**Exercise requirements**
Print back every record below, exactly as it stands.

**Available data**

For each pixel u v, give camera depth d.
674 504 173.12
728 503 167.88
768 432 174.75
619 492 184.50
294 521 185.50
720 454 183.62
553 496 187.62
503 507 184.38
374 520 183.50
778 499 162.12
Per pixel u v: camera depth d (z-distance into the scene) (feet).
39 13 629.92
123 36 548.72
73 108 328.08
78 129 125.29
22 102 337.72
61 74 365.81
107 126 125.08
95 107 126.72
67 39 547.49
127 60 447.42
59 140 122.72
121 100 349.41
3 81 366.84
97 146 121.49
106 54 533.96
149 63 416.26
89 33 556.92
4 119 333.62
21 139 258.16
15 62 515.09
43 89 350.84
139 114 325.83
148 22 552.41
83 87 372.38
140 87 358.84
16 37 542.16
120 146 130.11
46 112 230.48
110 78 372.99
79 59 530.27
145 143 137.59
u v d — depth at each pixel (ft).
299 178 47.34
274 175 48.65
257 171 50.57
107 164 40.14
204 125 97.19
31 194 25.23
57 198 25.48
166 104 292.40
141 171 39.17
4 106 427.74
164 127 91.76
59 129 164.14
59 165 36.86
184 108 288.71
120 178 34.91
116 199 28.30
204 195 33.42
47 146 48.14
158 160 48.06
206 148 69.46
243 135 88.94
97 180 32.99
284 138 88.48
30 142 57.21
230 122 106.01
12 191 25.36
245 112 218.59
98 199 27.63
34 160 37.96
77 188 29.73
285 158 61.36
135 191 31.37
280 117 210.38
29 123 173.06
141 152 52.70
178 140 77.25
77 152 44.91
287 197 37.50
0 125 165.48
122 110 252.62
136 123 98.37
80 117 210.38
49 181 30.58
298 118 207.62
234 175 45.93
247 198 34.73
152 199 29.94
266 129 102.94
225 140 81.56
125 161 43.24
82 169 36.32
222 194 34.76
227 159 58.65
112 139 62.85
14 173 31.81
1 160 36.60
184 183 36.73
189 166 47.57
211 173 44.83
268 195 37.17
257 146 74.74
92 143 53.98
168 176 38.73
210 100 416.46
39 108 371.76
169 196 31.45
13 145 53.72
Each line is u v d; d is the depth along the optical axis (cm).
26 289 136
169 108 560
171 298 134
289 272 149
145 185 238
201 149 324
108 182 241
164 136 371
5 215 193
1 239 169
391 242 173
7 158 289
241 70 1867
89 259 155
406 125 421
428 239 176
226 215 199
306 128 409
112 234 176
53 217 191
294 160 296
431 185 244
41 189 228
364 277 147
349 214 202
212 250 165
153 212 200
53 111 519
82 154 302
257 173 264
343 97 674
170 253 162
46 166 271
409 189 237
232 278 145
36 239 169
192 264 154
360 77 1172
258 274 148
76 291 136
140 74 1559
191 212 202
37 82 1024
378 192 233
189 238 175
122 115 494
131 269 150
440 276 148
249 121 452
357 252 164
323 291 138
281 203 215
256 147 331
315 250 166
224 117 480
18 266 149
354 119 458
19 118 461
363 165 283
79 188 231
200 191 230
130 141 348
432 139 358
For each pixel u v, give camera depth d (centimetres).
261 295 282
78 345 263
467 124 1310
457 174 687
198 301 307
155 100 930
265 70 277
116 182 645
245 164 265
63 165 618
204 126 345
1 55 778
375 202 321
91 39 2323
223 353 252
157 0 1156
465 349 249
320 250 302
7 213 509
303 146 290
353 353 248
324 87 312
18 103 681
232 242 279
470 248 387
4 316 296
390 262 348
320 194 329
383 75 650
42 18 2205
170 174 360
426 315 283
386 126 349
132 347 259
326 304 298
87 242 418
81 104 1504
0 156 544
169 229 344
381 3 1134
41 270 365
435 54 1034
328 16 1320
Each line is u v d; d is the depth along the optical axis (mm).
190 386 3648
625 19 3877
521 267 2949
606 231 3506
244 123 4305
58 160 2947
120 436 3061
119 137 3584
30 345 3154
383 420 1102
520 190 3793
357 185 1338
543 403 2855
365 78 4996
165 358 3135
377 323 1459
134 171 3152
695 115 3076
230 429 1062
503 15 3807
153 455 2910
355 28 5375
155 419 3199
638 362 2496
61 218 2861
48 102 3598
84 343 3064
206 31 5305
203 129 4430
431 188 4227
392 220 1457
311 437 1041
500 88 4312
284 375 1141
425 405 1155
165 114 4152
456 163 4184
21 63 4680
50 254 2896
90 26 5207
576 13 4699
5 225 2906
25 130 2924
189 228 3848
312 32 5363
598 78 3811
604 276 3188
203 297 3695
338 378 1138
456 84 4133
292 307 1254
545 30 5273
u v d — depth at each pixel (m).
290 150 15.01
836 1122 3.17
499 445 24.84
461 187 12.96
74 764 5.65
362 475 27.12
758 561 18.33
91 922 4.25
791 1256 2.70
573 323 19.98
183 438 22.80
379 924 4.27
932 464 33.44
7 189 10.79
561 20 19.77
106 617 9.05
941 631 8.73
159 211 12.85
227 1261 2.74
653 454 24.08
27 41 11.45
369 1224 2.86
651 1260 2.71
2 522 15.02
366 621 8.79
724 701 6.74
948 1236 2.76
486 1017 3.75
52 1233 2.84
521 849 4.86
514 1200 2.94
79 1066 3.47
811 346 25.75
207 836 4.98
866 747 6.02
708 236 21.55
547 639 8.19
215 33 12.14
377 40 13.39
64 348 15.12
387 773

**Response area**
For each pixel u v, give camera depth d.
674 504 173.12
728 503 167.88
768 432 174.75
619 492 184.50
294 521 185.50
720 454 183.62
553 496 187.62
503 507 184.38
374 520 183.50
778 499 162.12
Per pixel u v: camera depth d (z-distance into the scene) (feet).
39 13 629.92
123 36 548.72
73 108 328.08
78 129 125.29
22 102 337.72
61 74 365.81
107 126 125.08
95 107 126.72
67 39 547.49
127 60 447.42
59 140 122.72
121 100 349.41
3 81 366.84
97 146 121.49
106 54 533.96
149 63 416.26
89 33 556.92
4 119 333.62
21 139 258.16
15 62 515.09
43 89 350.84
139 114 325.83
148 22 552.41
83 87 372.38
140 87 358.84
16 37 542.16
120 146 130.11
46 112 230.48
110 78 372.99
79 59 530.27
145 143 137.59
u v d — depth at each pixel (ft).
299 178 47.34
274 175 48.65
257 171 50.57
107 164 40.14
204 125 97.19
31 194 25.23
57 198 25.48
166 104 292.40
141 171 39.17
4 106 427.74
164 127 91.76
59 129 164.14
59 165 36.86
184 108 288.71
120 178 34.91
116 199 28.30
204 195 33.42
47 146 48.14
158 160 48.06
206 148 69.46
243 135 88.94
97 180 32.99
284 138 88.48
30 142 57.21
230 122 106.01
12 191 25.36
245 112 218.59
98 199 27.63
34 160 37.96
77 188 29.73
285 158 61.36
135 191 31.37
280 117 210.38
29 123 173.06
141 152 52.70
178 140 77.25
77 152 44.91
287 197 37.50
0 125 165.48
122 110 252.62
136 123 98.37
80 117 210.38
49 181 30.58
298 118 207.62
234 175 45.93
247 198 34.73
152 199 29.94
266 129 102.94
225 140 81.56
125 161 43.24
82 169 36.32
222 194 34.76
227 159 58.65
112 139 62.85
14 173 31.81
1 160 36.60
184 183 36.73
189 166 47.57
211 173 44.83
268 195 37.17
257 146 74.74
92 143 53.98
168 176 38.73
210 100 416.46
39 108 371.76
169 196 31.45
13 145 53.72
Each line is u v d; d is the depth along the optical axis (cm).
26 289 136
169 108 560
171 298 134
289 272 149
145 185 238
201 149 324
108 182 241
164 136 371
5 215 193
1 239 169
391 242 173
7 158 289
241 70 1867
89 259 155
406 125 421
428 239 176
226 215 199
306 128 409
112 234 176
53 217 191
294 160 296
431 185 244
41 189 228
364 277 147
349 214 202
212 250 165
153 212 200
53 111 519
82 154 302
257 173 264
343 97 674
170 253 162
46 166 271
409 189 237
232 278 145
36 239 169
192 264 154
360 77 1172
258 274 148
76 291 136
140 74 1559
191 212 202
37 82 1024
378 192 233
189 238 175
122 115 494
131 269 150
440 276 148
249 121 452
357 252 164
323 291 138
281 203 215
256 147 331
315 250 166
224 117 480
18 266 149
354 119 458
19 118 461
363 165 283
79 188 231
200 191 230
130 141 348
432 139 358
For each pixel u v, give camera depth d (centimetres).
261 295 282
78 345 263
467 124 1310
457 174 687
198 301 307
155 100 930
265 70 277
116 182 645
245 164 265
63 165 618
204 126 345
1 55 778
375 202 321
91 39 2323
223 353 252
157 0 1156
465 349 249
320 250 302
7 213 509
303 146 290
353 353 248
324 87 312
18 103 681
232 242 279
470 248 387
4 316 296
390 262 348
320 194 329
383 75 650
42 18 2205
170 174 360
426 315 283
386 126 349
132 347 259
326 304 298
87 242 418
81 104 1504
0 156 544
169 229 344
381 3 1134
41 270 365
435 54 1034
328 16 1320
Each line is u v d; d is the depth along the optical axis (mm).
190 386 3648
625 19 3877
521 267 2949
606 231 3506
244 123 4305
58 160 2947
120 436 3061
119 137 3584
30 345 3154
383 420 1102
520 190 3793
357 185 1338
543 403 2855
365 78 4996
165 358 3135
377 323 1459
134 171 3152
695 115 3076
230 429 1062
503 15 3807
153 455 2910
355 28 5375
155 419 3199
638 362 2496
61 218 2861
48 102 3598
84 343 3064
206 31 5305
203 129 4430
431 188 4227
392 220 1457
311 437 1041
500 88 4312
284 375 1141
425 405 1155
165 114 4152
456 163 4184
21 63 4680
50 254 2896
90 26 5207
576 13 4699
5 225 2906
25 130 2924
189 228 3848
312 32 5363
598 78 3811
604 276 3188
203 297 3695
338 378 1138
456 84 4133
292 307 1254
545 30 5273
u v d — depth at each pixel (m).
290 150 15.01
836 1122 3.17
499 445 24.84
461 187 12.96
74 764 5.65
362 475 27.12
758 561 18.33
91 922 4.25
791 1256 2.70
573 323 19.98
183 438 22.80
379 924 4.27
932 464 33.44
7 189 10.79
561 20 19.77
106 617 9.05
941 631 8.73
159 211 12.85
227 1261 2.74
653 454 24.08
27 41 11.45
369 1224 2.86
651 1260 2.71
2 522 15.02
366 621 8.79
724 701 6.74
948 1236 2.76
486 1017 3.75
52 1233 2.84
521 849 4.86
514 1200 2.94
79 1066 3.47
811 346 25.75
207 836 4.98
866 747 6.02
708 236 21.55
547 639 8.19
215 33 12.14
377 40 13.39
64 348 15.12
387 773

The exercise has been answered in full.